Une tolérance sous conditions strictes
La vente « à la sauvette » du muguet est une exception culturelle, mais elle ne doit pas concurrencer les fleuristes professionnels. Les arrêtés préfectoraux et municipaux imposent généralement :
La distance : Il est interdit de s’installer à moins de 40 mètres d’une boutique de fleuriste.
L’installation : Le vendeur ne doit utiliser aucune table, chaise ou tréteau. Le muguet doit être tenu à la main ou présenté dans un panier.

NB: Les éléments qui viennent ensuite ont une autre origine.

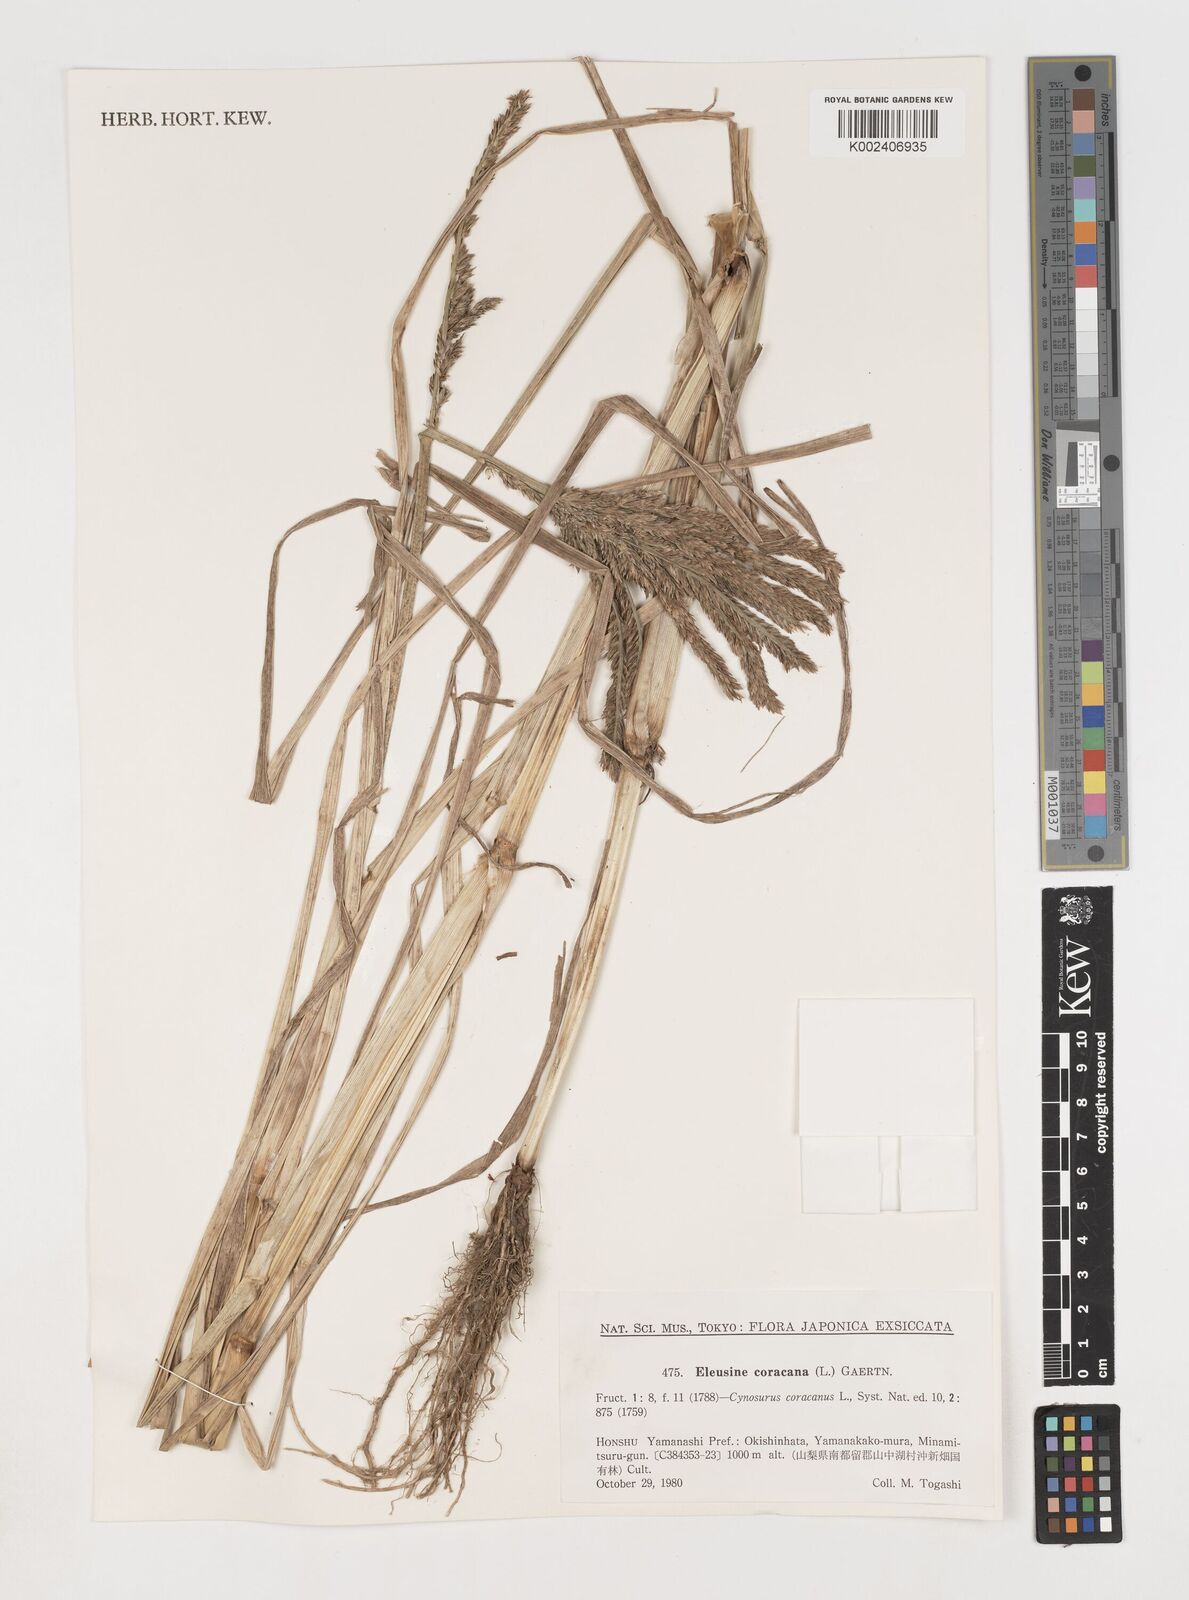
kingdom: Plantae
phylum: Tracheophyta
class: Liliopsida
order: Poales
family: Poaceae
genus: Eleusine
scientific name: Eleusine coracana
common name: Finger millet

La provenance : Le muguet doit être du « brin des bois », cueilli en forêt et non acheté chez un grossiste pour être revendu.
Attention aux racines et à la forêt
Le Code forestier est très clair : la cueillette en forêt domaniale doit rester modérée. Il est interdit de prélever des griffes (racines) ou d’arracher les plants. Le but est de préserver la ressource pour l’année suivante. Dans certaines régions, la cueillette peut même être limitée à « ce que la main peut contenir ».
Le danger méconnu pour la santé
Si le muguet est le symbole du bonheur, il est aussi l’une des plantes les plus toxiques de nos jardins. Elle contient des substances appelées hétérosides cardiotoniques qui ralentissent le cœur et augmentent la pression artérielle.
Pour les enfants : L’ingestion d’un seul brin ou même de l’eau du vase peut provoquer des vomissements et des troubles cardiaques.
Pour les animaux : Chats et chiens sont très sensibles à cette plante. En cas d’ingestion, une consultation vétérinaire urgente est indispensable.